[DATA RECORDS Boundary: Start]
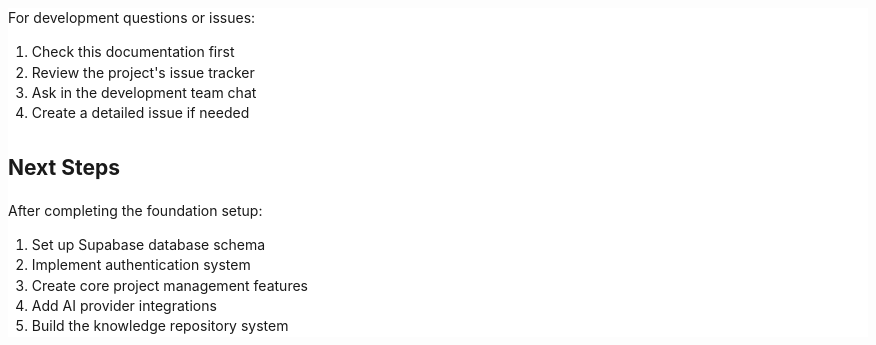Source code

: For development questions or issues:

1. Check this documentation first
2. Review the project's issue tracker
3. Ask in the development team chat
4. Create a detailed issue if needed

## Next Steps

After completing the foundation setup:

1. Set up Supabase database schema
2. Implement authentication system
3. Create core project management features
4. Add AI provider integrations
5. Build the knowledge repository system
[DATA RECORDS Boundary: End]
> _JOB ITEM_: Output only the lines from the one with "3. Ask in the development team chat" through the last line of the entries above; please keep them exact.

> _RESULT OF THIS EXERCISE_:
3. Ask in the development team chat
4. Create a detailed issue if needed

## Next Steps

After completing the foundation setup:

1. Set up Supabase database schema
2. Implement authentication system
3. Create core project management features
4. Add AI provider integrations
5. Build the knowledge repository system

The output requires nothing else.